**What you will do**
Please say how many lines in the entries below hold the string "countertop", with no other words.

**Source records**

- - -

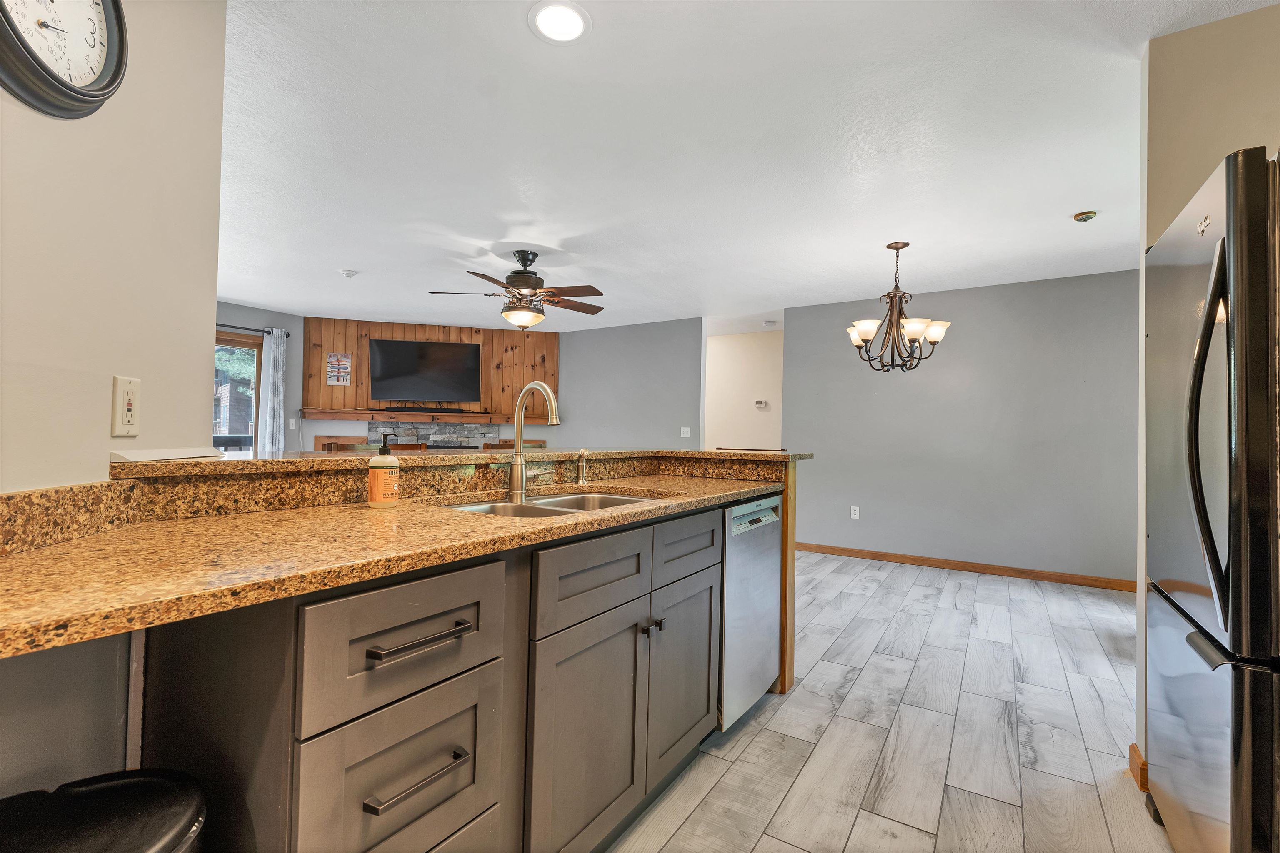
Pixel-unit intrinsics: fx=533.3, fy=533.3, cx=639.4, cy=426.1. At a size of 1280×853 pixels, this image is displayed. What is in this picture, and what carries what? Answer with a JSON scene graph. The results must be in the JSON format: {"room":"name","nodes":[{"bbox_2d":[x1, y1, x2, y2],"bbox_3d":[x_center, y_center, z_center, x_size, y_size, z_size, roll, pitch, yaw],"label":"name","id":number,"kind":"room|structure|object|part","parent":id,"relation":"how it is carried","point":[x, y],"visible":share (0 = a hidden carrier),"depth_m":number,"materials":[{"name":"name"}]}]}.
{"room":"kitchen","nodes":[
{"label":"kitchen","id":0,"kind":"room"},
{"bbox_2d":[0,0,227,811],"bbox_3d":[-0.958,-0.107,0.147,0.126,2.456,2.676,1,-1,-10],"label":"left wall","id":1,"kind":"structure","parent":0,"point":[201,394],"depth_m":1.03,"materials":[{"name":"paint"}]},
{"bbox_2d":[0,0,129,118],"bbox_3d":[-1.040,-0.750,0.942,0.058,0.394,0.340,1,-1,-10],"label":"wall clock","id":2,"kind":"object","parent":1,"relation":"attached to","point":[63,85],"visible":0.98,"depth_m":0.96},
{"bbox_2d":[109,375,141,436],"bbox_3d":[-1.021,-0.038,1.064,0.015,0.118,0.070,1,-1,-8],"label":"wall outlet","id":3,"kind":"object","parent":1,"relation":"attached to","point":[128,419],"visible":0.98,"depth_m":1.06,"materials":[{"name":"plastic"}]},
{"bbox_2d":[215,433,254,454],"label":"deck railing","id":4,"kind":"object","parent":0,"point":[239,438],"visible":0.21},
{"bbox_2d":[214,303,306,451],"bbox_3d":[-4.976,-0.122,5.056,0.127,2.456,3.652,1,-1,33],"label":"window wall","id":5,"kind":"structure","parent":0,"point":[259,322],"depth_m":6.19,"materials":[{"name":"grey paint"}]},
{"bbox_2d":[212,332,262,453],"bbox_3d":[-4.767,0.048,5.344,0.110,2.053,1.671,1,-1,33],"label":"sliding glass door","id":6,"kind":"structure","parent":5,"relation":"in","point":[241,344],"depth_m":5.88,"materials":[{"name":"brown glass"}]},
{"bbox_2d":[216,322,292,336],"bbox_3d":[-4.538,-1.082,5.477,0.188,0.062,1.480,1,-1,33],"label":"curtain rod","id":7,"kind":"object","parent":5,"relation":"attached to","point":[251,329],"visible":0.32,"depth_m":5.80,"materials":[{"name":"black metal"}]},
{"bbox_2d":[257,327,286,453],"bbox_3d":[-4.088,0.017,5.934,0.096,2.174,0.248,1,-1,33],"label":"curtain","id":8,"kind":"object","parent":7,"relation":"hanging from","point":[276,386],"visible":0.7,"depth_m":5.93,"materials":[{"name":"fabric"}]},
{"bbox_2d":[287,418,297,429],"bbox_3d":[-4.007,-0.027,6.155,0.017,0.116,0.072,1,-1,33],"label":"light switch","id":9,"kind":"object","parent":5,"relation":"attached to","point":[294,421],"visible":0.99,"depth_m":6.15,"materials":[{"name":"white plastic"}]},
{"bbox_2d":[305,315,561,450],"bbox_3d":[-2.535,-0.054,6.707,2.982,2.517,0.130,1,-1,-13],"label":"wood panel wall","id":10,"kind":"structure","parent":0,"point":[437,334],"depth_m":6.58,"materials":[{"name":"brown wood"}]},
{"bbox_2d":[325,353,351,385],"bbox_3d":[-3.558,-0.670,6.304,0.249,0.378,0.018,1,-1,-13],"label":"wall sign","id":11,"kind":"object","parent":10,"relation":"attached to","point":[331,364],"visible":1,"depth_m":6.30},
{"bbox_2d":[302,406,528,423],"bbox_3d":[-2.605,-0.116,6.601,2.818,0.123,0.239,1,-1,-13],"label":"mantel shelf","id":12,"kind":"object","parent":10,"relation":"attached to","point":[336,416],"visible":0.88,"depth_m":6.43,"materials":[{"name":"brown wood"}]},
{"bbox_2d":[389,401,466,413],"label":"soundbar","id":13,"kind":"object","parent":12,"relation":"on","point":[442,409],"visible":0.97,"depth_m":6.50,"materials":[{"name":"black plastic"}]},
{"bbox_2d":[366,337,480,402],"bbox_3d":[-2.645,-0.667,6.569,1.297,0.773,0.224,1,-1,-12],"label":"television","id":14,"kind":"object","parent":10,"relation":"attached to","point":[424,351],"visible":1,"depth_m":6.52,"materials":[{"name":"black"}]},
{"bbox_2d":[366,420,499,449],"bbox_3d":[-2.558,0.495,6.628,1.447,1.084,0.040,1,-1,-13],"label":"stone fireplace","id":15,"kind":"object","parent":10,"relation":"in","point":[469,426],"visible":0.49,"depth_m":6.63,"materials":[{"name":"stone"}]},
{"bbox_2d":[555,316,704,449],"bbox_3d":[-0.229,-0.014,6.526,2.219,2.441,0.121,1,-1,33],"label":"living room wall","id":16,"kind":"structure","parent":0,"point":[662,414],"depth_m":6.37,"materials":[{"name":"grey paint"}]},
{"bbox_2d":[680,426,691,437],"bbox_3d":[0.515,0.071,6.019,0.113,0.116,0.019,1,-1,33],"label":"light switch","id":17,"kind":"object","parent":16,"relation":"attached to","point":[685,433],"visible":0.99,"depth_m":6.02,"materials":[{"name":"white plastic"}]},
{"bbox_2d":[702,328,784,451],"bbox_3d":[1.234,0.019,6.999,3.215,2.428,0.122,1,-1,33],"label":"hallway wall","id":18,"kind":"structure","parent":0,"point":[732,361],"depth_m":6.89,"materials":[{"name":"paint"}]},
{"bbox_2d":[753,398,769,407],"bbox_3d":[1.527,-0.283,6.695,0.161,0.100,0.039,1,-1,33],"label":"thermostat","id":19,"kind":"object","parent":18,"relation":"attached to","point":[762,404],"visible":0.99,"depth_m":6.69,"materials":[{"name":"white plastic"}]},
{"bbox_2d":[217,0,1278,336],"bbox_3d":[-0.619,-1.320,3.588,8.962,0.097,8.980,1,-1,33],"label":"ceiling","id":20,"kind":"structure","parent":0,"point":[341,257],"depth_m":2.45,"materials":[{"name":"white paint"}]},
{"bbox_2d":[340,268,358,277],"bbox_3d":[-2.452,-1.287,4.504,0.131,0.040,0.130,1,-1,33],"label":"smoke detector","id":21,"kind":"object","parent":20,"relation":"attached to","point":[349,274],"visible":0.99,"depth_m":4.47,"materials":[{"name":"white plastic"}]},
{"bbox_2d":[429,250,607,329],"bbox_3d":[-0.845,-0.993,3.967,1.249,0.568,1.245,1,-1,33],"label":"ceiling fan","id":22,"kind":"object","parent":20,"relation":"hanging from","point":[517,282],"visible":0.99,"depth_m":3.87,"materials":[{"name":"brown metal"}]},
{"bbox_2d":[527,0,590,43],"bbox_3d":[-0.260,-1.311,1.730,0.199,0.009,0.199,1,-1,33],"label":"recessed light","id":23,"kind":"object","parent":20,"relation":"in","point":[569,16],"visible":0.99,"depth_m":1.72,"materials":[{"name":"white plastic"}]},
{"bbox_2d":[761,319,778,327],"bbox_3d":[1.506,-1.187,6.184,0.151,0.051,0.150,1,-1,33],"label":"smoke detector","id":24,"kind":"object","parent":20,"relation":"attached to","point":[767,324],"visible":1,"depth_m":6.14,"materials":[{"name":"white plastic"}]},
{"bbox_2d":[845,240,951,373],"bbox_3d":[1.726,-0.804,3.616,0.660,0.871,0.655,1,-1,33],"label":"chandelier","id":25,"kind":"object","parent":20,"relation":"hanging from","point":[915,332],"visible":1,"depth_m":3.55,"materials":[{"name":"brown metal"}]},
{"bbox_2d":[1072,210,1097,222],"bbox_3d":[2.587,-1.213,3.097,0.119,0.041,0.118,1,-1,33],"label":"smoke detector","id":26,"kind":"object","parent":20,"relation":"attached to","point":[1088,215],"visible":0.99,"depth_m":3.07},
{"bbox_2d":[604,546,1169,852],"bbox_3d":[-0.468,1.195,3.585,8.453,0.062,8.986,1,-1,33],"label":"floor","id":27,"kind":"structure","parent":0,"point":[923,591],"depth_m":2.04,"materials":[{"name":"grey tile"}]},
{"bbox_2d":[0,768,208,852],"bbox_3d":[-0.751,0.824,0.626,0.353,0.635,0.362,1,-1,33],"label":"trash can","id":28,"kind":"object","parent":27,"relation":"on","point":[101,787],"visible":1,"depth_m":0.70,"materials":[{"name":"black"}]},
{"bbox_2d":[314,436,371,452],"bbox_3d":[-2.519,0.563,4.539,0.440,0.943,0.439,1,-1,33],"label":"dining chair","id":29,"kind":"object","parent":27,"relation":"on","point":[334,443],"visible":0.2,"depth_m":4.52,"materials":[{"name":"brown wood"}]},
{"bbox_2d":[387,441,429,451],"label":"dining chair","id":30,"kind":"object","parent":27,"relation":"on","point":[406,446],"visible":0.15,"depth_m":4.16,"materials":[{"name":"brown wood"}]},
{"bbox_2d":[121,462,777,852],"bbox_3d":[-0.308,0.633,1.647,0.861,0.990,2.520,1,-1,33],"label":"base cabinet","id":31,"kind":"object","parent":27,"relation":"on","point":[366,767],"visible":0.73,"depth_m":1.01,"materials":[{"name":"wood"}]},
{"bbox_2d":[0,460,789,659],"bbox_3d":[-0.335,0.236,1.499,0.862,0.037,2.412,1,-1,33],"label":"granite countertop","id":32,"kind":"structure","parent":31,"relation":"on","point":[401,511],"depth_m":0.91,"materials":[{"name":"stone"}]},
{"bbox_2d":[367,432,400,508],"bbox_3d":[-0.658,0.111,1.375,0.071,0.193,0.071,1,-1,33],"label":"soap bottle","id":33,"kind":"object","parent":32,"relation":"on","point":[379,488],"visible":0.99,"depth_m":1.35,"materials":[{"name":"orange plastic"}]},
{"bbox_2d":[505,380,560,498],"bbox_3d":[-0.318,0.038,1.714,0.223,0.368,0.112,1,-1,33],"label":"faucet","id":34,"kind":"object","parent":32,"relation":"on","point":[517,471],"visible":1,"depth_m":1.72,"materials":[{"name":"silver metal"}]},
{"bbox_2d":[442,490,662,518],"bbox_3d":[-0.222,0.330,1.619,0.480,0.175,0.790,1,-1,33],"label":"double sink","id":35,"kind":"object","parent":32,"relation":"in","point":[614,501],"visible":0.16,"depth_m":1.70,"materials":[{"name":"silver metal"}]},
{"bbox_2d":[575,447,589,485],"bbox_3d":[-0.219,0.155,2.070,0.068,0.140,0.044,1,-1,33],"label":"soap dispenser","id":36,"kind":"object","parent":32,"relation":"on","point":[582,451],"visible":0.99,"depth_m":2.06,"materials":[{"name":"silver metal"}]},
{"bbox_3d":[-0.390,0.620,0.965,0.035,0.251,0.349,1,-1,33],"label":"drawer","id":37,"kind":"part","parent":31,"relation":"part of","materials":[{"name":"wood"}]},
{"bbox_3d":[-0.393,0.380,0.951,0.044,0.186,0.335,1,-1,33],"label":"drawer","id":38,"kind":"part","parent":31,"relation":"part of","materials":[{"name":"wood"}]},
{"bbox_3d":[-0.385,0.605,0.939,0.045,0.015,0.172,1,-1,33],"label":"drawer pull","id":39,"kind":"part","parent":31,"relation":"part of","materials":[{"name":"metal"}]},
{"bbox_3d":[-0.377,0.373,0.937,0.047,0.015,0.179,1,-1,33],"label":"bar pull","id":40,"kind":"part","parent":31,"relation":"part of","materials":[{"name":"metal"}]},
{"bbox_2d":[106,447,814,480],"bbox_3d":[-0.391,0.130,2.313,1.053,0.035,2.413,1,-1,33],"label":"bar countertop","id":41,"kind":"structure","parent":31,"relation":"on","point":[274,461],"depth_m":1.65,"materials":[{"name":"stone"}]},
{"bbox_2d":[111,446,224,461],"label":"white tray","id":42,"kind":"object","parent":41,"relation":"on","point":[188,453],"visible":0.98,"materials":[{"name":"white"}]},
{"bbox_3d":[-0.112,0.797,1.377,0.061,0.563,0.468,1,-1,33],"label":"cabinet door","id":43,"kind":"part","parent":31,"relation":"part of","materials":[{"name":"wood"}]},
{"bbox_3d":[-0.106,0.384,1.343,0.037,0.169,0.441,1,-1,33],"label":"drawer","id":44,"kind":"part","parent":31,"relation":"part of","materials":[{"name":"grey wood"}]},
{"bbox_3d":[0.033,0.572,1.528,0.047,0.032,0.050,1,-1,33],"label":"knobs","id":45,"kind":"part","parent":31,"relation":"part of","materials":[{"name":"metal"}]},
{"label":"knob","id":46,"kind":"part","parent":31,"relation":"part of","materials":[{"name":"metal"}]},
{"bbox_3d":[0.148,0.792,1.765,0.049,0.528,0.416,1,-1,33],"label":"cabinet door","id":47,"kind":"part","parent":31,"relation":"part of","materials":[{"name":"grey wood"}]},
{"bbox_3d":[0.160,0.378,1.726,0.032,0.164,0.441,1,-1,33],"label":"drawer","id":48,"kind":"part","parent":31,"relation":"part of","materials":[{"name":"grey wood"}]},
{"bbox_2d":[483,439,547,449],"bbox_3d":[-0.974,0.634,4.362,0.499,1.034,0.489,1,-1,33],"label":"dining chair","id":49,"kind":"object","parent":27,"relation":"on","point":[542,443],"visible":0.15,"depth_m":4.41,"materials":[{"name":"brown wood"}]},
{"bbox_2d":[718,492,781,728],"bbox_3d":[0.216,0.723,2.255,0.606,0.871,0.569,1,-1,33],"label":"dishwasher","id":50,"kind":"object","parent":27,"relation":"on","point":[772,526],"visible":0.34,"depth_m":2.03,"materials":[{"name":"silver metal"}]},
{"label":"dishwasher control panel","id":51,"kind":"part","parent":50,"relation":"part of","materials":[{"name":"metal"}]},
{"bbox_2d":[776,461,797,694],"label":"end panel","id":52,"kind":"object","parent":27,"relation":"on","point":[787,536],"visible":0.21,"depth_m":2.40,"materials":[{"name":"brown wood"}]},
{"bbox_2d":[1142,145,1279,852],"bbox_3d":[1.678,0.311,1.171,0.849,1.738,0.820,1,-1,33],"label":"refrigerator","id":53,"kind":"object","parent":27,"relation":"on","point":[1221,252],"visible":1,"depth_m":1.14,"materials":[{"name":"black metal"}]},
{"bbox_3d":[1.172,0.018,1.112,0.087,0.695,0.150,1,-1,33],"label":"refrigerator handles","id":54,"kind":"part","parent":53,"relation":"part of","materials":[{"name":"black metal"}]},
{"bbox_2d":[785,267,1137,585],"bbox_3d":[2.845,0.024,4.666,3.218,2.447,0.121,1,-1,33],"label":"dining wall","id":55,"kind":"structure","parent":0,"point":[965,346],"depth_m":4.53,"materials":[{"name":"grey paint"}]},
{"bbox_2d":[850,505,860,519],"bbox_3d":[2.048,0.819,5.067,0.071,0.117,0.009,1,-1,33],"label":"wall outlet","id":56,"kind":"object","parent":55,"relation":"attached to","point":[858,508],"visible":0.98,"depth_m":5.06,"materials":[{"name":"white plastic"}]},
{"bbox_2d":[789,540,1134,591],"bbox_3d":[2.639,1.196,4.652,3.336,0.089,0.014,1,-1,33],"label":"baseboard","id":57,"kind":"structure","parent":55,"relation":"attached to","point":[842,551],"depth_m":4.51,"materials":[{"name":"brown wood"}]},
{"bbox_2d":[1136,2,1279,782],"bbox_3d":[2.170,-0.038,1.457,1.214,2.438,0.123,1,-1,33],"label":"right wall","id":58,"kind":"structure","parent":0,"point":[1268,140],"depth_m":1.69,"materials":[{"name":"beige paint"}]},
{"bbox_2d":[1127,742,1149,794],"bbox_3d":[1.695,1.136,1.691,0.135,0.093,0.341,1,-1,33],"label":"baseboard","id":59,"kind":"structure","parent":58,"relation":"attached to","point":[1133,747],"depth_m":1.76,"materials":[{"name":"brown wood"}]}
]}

- - -

**Result of this task**
2